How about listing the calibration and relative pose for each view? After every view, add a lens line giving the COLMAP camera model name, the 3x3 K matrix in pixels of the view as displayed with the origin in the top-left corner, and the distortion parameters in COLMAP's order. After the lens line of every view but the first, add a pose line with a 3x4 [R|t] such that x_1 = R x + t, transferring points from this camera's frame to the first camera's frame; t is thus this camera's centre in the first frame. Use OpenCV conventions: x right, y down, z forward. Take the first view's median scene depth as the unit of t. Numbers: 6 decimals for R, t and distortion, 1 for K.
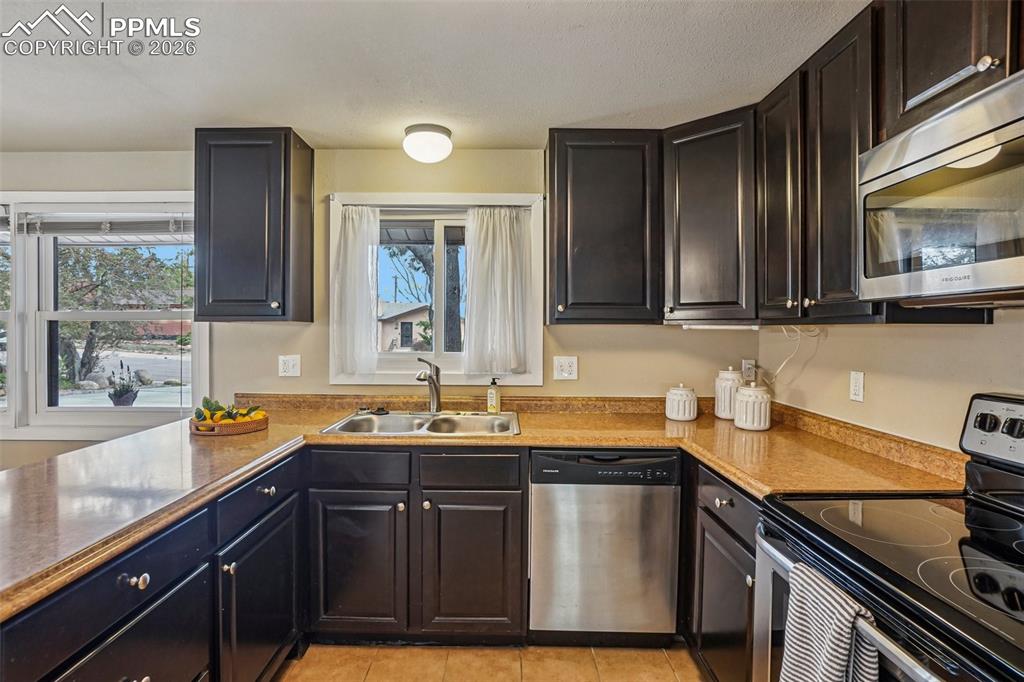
lens RADIAL K [[507.4, 0, 501.6], [0, 507.4, 331.5], [0, 0, 1]] dist [-0.040008, 0.018009]
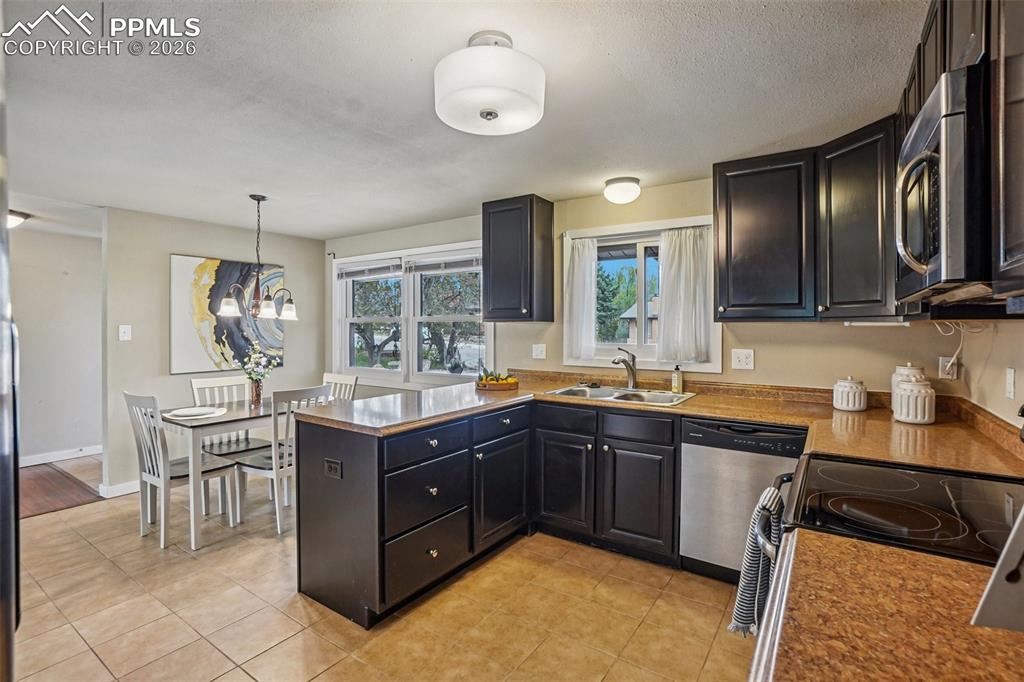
lens RADIAL K [[507.4, 0, 500.2], [0, 507.4, 325.2], [0, 0, 1]] dist [-0.040008, 0.018009]
pose [[0.816360, -0.003124, -0.577535, 0.356211], [-0.002387, 0.999959, -0.008783, 0.005055], [0.577538, 0.008549, 0.816319, -0.287850]]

▸ PROBLEM TO SOLVE
Drop the images and return the data verbatim.

▸ EXPECTED ANSWER
How about listing the calibration and relative pose for each view? After every view, add a lens line giving the COLMAP camera model name, the 3x3 K matrix in pixels of the view as displayed with the origin in the top-left corner, and the distortion parameters in COLMAP's order. After the lens line of every view but the first, add a pose line with a 3x4 [R|t] such that x_1 = R x + t, transferring points from this camera's frame to the first camera's frame; t is thus this camera's centre in the first frame. Use OpenCV conventions: x right, y down, z forward. Take the first view's median scene depth as the unit of t. Numbers: 6 decimals for R, t and distortion, 1 for K.
lens RADIAL K [[507.4, 0, 501.6], [0, 507.4, 331.5], [0, 0, 1]] dist [-0.040008, 0.018009]
lens RADIAL K [[507.4, 0, 500.2], [0, 507.4, 325.2], [0, 0, 1]] dist [-0.040008, 0.018009]
pose [[0.816360, -0.003124, -0.577535, 0.356211], [-0.002387, 0.999959, -0.008783, 0.005055], [0.577538, 0.008549, 0.816319, -0.287850]]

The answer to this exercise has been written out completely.